■ **Problem**:
What you return must match the records below exactly, apart from the omitted pictures.

[Opening Records provided section]

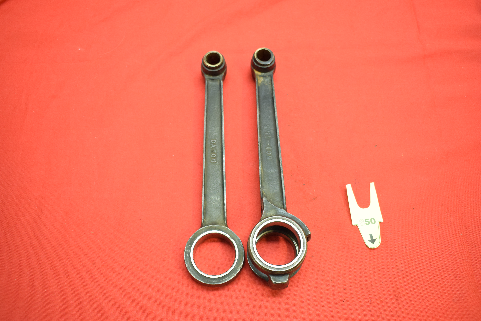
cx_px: 240
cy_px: 160
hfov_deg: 53.1
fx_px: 481
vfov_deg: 36.9
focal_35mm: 36
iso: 1600
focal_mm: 24
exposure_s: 1/60
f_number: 5
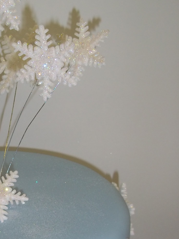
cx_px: -6
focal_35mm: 78
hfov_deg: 18.4
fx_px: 538
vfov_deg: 24.8
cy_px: 169
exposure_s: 1/60
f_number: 3.1
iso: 80
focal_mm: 6.5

[Closing Records provided section]

■ **Answer to this exercise**:
cx_px: 240
cy_px: 160
hfov_deg: 53.1
fx_px: 481
vfov_deg: 36.9
focal_35mm: 36
iso: 1600
focal_mm: 24
exposure_s: 1/60
f_number: 5
cx_px: -6
focal_35mm: 78
hfov_deg: 18.4
fx_px: 538
vfov_deg: 24.8
cy_px: 169
exposure_s: 1/60
f_number: 3.1
iso: 80
focal_mm: 6.5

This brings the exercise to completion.